Вот так и служил последний месяц рядовой стрелок, «соответствующий работник», а фактически писарь Петя Малышкин. Переписывал ведомости, заполнял денежные аттестаты, оформлял лаконичные банковские поручения — и все на том. Ничего сложного. Жил, состоял на всех видах довольствия в своей родной роте и ходил в штаб, как чиновник на службу, «от звонка до звонка», ибо в армии в этом деле тоже железный порядок.

Подполковнику Иванову, очевидно, понравился симпатичный чернобровый паренек, и он в последнее время все чаще предлагал Малышкину перейти в финчасть на постоянную штатную должность, но тот неизменно отказывался. И в том был свой резон. Молчун Малышкин, на удивление самому себе, сделал открытие, что, оказывается, очень привык к своей роте, к острой на язык и быстрой на подначку шумной ротной братии, привык к командирам, к ночным маршам на бронетранспортерах, полевым учениям и даже регулярным караулам. Без всего этого тихие будни финчасти казались Малышкину нудными, а работа непролазно скучной.

На заводе Малышкину работалось куда веселее.

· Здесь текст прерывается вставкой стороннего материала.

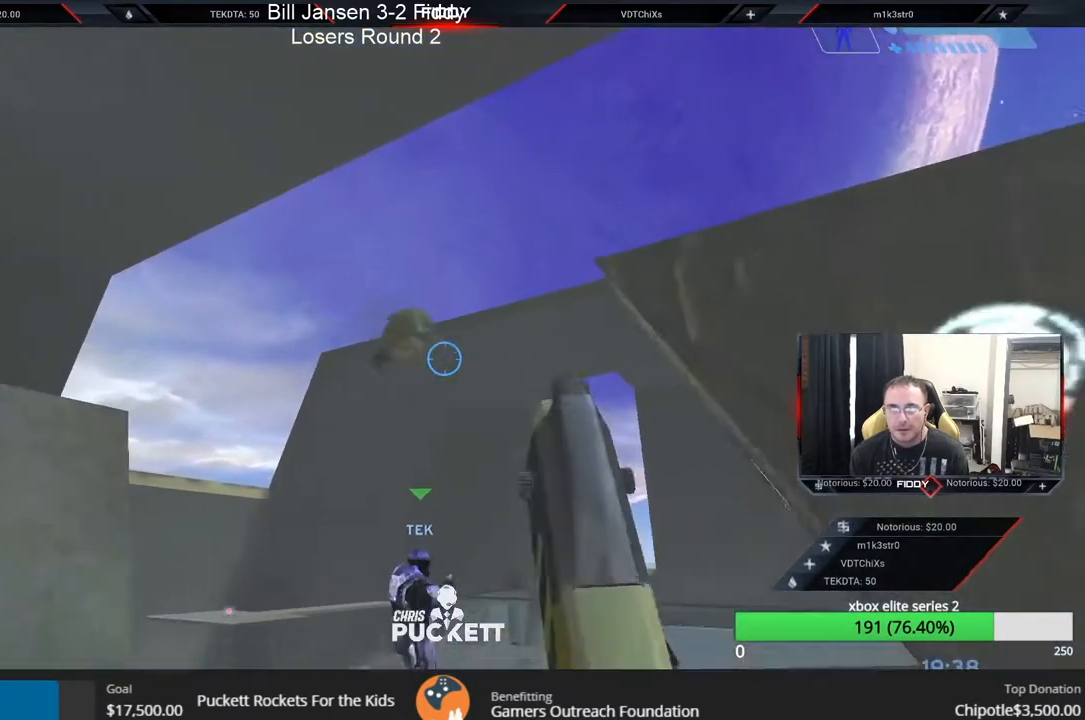
{"buttons": [], "left_stick": "up-right", "right_stick": "right", "events": [[150, "right_stick", "up-right"], [317, "left_stick", "right"], [317, "right_stick", "right"], [433, "left_stick", "up-right"]]}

Там постоянные финансовые конфликты с поставщиками, составление обоснований для банков и Госарбитража, вечные споры из-за источников финансирования и еще великое множество «горящих», важнейших дел, ежедневно проворачиваемых их финотделом. Перед уходом в армию начальник отдела уже доверял Малышкину подготовку инеем в министерство и прочие высокие государственные инстанции.

Во всех этих бумагах бурлила многосложная жизнь большого квалифицированного коллектива, физически слышалось ритмичное или аритмичное — в зависимости от обстоятельств — дыхание огромного предприятия. В про ходящих через его руки документах Малышкин видел завод как бы обнаженным.

Если содрать с корабля обшивку, оставив всю внутреннюю оснастку, то сквозь ребра шпангоутов станет видна его сложная анатомия. Нечто подобное представлялось и Малышкину. За официальными строками документов виделся ему весь завод, с которого вдруг сняли кирпичные чехлы цеховых строений и представили «живые внутренности» на всеобщее обозрение. Там была видна жизнь. Да и в самом отделе кипели страсти, гремела телефонная ругань, сыпались проклятия в адрес точно таких же финансовых «чинодралов»…

А тут аттестаты да платежки, платежки да аттестаты… Скукота. Малышкин чувствовал себя, подобно виртуозу-музыканту, которому приказали сыграть на детской погремушке. Он все-таки был честолюбив, молчун Малышкин, и потому с нетерпением ждал дня, когда подполковник Иванов подыщет ему замену.

Правда, существовало еще одно немаловажное обстоятельство, из-за которого Малышкин не хотел оставаться в финчасти, но признаться в этом он боялся не только кому-либо постороннему, но даже самому себе.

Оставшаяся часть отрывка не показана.